(DATA SUPPLIED begins)

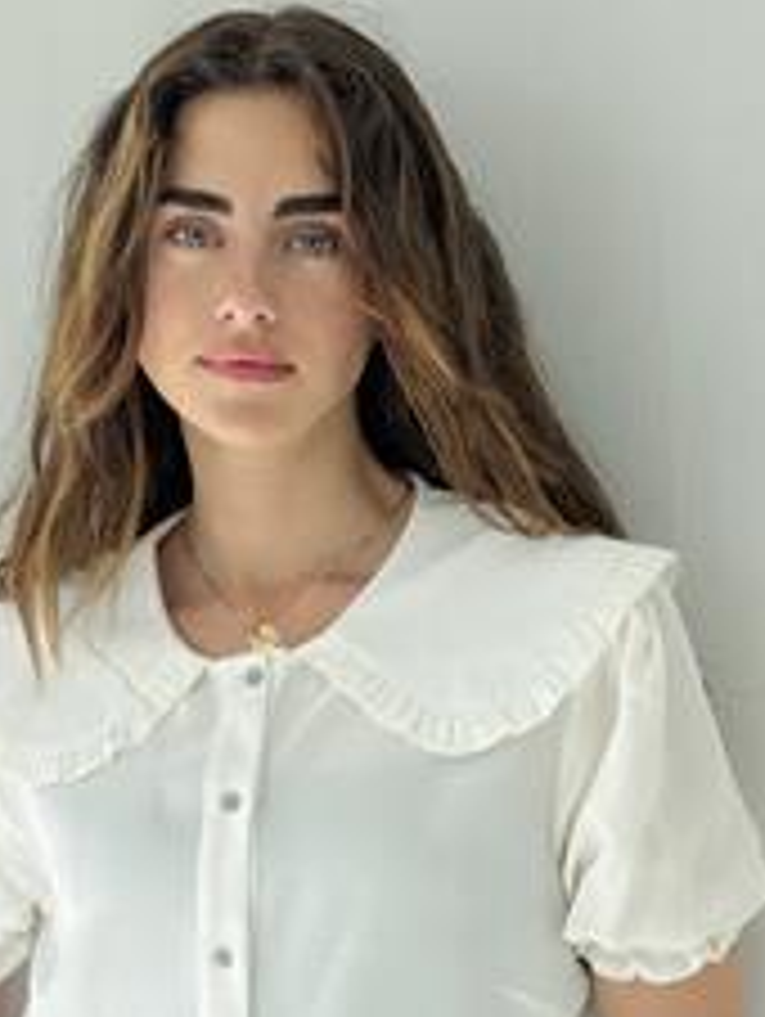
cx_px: 310
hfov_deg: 13.1
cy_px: 943
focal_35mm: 113
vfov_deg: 17.1
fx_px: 3323
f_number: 1.78
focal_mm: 6.76
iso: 64
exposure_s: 1/854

(DATA SUPPLIED ends)

Copy out the records exactly; the pictures stay behind.

cx_px: 310
hfov_deg: 13.1
cy_px: 943
focal_35mm: 113
vfov_deg: 17.1
fx_px: 3323
f_number: 1.78
focal_mm: 6.76
iso: 64
exposure_s: 1/854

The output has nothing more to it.